Before I ever called myself an entrepreneur, I worked as an accountant in an international bank. It was a traditional, structured career the kind you’re expected to build your life around.
Then my twins were born in 2011, and everything changed.
Like many women, I was faced with a tough choice. It was either full-time nursery for the twins (these were the pre-covid, no such thing as work from home days) or resign my job and be a full-time mum. There was absolutely no contest there. The money I was earning at the bank would barely cover the nursery fees for two babies, so I handed in my notice and started my new role.
What I later discovered, and what I’m now exploring through formal research, is that my story isn’t unusual.
In conversations with female entrepreneurs across the UK, a consistent theme emerges: many women start businesses not because they dreamed of entrepreneurship, but because motherhood made returning to full-time employment untenable.
For many women, entrepreneurship begins as an act of necessity and only later becomes a vehicle for freedom.


In 2012, I founded Bevelyn Media (named after my daughters) at the exact moment Facebook business pages were first being rolled out. I began by setting up and managing pages for local businesses and learning digital marketing in real time, on the job, as the platforms themselves evolved.
At the same time, I also founded Jersey Children's Charity, a charity I continue to run to this day. From the very beginning, my work combined business, service, and impact.
My marketing business grew steadily and I learned everything on my own. I built WordPress websites, managed CRMs, designed graphics, learned fashion and food photography, handled email marketing, systems, and operations.
Over time, my role shifted from “marketing support” to something much deeper and I became a de facto business manager for many of my clients.
Those years gave me something invaluable: a wide-angle understanding of how businesses actually function behind the scenes.

When my youngest daughter was born, I felt pulled in a new direction.
I wanted to create a health and lifestyle membership for women and I wanted to contribute to it not just as a business owner, but as a practitioner. That decision led me into training as a life coach, a nutrition coach, and in Rapid Transformational Therapy with Marisa Peer.
I also completed a six-month Coding program at Digital Jersey where I project managed and coded the software platform for my membership business with a team of other students. We built the website, the gated content for members, and a full admin system for managing clients and content.
At the time, I believed I was pivoting away from business.
What I didn’t realise was that I was adding an entirely new layer to it.
Working in coaching, mindset, and behavioural change gave me a deep understanding of why people get stuck - not just emotionally, but strategically.
I learned how fear, identity, confidence, and subconscious beliefs show up inside businesses.
And eventually, it became clear: my true passion lived at the intersection of business, psychology, and strategy.

When I shifted back into business and marketing strategy, I brought everything with me.
The technical skills.
The systems thinking.
And the coaching tools that helped clients break through the invisible barriers holding their businesses back.
This combination became the foundation of my work today supporting entrepreneurs who are deeply skilled at what they do, but often come from non-business backgrounds: healers, wellness practitioners, coaches, and creatives.
People who don’t want to become full-time marketers but do want to build serious, scalable businesses.
Alongside this work, I’ve continued my academic study and am currently pursuing a Master’s in Psychology and Neuroscience of Mental Health at King’s College London, deepening my understanding of human behaviour, cognition, and mental wellbeing.
Alongside my work in business strategy, I qualified as a professional educator through City & Guilds, gaining formal teaching qualifications in adult education.
I went on to design and deliver an accredited business programme, Creating a Start-Up Business, which I taught to three cohorts of early-stage entrepreneurs through Highlands College as part of their Professional and Social Engagement offering.
While the course met accredited standards, the curriculum design, lesson structure, and delivery were entirely my own giving me first-hand experience in building learning journeys that turn complex business concepts into practical, actionable understanding.

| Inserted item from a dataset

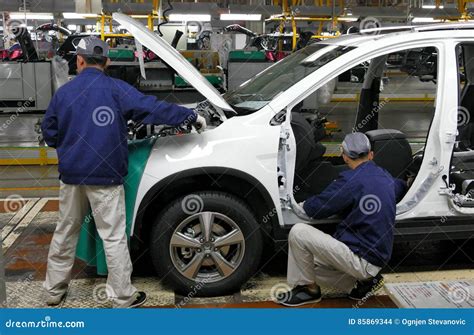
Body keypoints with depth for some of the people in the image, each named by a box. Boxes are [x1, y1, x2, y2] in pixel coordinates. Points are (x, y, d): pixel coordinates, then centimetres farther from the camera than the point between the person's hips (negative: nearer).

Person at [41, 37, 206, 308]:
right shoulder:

All of these experiences led to what is now my central body of work: the Freedom CEO Movement.
The Freedom CEO Movement exists for ambitious entrepreneurs who want to scale their businesses without burning themselves out and without turning into something they’re not.
It’s not for hobbyist entrepreneurs.
It’s for people who want to:
Serve more people
Create real impact
Build leverage
And design businesses that support their lives
At the heart of this movement is the Freedom Business System - a strategic framework designed to help entrepreneurs streamline, systemise, and scale as efficiently as possible.
This means:
Creating systems that reduce overwhelm
Leveraging AI and automation intelligently
Delegating and building teams early
Staying firmly in your zone of genius
Because freedom doesn’t come from doing everything yourself.
It comes from building a business that doesn’t depend on you for everything.